[Source records]
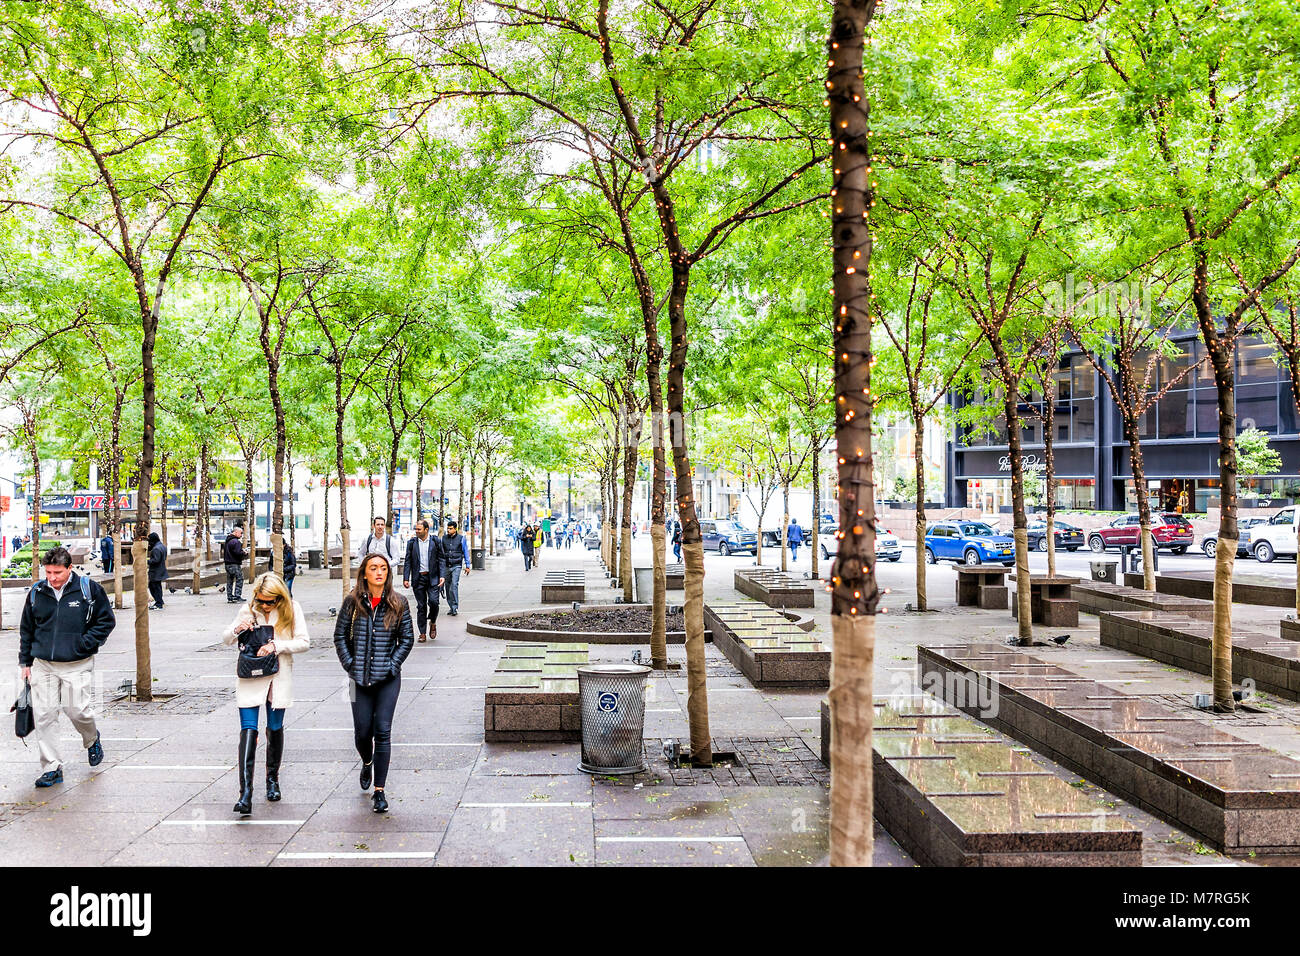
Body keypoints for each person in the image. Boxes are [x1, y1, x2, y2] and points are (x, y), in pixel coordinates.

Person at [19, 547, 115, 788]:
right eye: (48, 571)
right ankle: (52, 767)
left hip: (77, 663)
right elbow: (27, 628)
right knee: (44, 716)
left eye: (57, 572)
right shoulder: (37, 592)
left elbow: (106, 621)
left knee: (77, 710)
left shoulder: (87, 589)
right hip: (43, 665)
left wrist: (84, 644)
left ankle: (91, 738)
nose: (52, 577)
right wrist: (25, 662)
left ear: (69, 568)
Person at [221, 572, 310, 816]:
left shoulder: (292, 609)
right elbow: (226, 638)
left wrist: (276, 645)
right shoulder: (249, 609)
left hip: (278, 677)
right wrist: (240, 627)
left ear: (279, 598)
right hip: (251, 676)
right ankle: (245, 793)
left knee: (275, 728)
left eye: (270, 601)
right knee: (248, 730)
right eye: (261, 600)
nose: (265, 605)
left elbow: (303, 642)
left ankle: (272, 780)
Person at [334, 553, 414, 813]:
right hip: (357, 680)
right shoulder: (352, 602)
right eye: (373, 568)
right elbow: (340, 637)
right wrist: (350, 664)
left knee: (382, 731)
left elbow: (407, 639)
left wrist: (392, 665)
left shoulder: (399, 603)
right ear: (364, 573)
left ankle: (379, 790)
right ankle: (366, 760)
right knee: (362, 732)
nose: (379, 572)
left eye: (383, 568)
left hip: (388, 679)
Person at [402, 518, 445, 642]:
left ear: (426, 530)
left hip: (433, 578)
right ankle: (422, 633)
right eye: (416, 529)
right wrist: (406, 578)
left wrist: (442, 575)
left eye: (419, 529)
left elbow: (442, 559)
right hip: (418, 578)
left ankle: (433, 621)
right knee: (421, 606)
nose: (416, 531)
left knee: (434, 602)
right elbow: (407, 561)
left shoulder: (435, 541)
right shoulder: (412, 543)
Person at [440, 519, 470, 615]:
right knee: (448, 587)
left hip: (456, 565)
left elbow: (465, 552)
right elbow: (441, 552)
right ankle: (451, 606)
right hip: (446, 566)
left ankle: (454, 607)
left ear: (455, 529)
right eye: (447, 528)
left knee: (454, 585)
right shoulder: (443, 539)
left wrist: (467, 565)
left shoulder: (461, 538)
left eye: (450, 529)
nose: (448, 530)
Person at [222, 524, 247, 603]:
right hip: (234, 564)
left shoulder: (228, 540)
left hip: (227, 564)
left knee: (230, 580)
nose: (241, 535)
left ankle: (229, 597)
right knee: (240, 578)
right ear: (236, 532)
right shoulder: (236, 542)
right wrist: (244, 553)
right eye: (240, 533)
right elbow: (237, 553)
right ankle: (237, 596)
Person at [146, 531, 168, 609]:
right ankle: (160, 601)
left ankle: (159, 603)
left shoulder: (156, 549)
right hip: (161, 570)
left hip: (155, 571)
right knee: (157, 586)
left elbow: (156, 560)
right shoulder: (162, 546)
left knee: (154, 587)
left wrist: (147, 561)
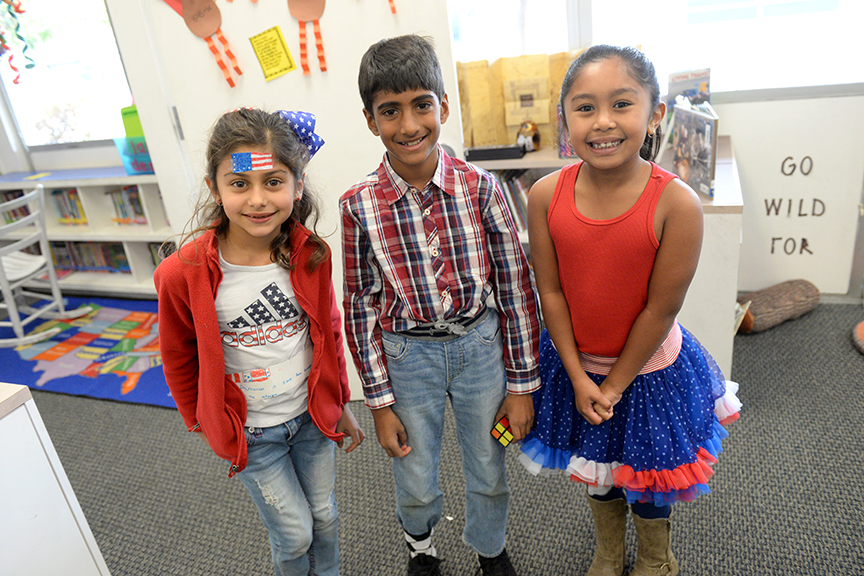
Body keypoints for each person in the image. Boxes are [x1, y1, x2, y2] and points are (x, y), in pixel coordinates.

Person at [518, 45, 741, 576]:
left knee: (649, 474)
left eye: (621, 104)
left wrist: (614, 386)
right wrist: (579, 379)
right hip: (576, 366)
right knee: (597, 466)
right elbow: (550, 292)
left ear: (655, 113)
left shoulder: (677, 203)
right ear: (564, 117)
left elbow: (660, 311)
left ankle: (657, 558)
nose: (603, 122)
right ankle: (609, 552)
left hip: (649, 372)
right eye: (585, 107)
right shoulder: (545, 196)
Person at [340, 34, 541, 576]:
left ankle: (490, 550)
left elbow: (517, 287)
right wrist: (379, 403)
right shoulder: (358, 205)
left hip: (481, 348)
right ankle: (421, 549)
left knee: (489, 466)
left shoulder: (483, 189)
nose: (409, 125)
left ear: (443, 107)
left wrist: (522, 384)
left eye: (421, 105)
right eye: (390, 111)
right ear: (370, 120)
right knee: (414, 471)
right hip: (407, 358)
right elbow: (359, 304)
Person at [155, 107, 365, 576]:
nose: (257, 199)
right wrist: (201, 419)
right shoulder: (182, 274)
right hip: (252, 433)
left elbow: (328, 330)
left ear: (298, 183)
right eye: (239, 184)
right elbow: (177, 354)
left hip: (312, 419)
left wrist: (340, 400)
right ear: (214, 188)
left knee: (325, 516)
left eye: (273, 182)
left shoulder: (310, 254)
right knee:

The problem:
From the records above, transcribe without alteration every line from the one with "left knee: (382, 731)" to the one with "left ear: (455, 529)", inclusive.

Task result:
left knee: (382, 731)
left elbow: (407, 639)
left wrist: (392, 665)
left shoulder: (399, 603)
right ear: (364, 573)
left ankle: (379, 790)
right ankle: (366, 760)
right knee: (362, 732)
nose: (379, 572)
left eye: (383, 568)
left hip: (388, 679)
Person at [402, 518, 445, 642]:
left ear: (426, 530)
left hip: (433, 578)
right ankle: (422, 633)
right eye: (416, 529)
right wrist: (406, 578)
left wrist: (442, 575)
left eye: (419, 529)
left elbow: (442, 559)
right hip: (418, 578)
left ankle: (433, 621)
right knee: (421, 606)
nose: (416, 531)
left knee: (434, 602)
right elbow: (407, 561)
left shoulder: (435, 541)
right shoulder: (412, 543)
Person at [440, 519, 470, 615]:
right knee: (448, 587)
left hip: (456, 565)
left elbow: (465, 552)
right elbow: (441, 552)
right ankle: (451, 606)
right hip: (446, 566)
left ankle: (454, 607)
left ear: (455, 529)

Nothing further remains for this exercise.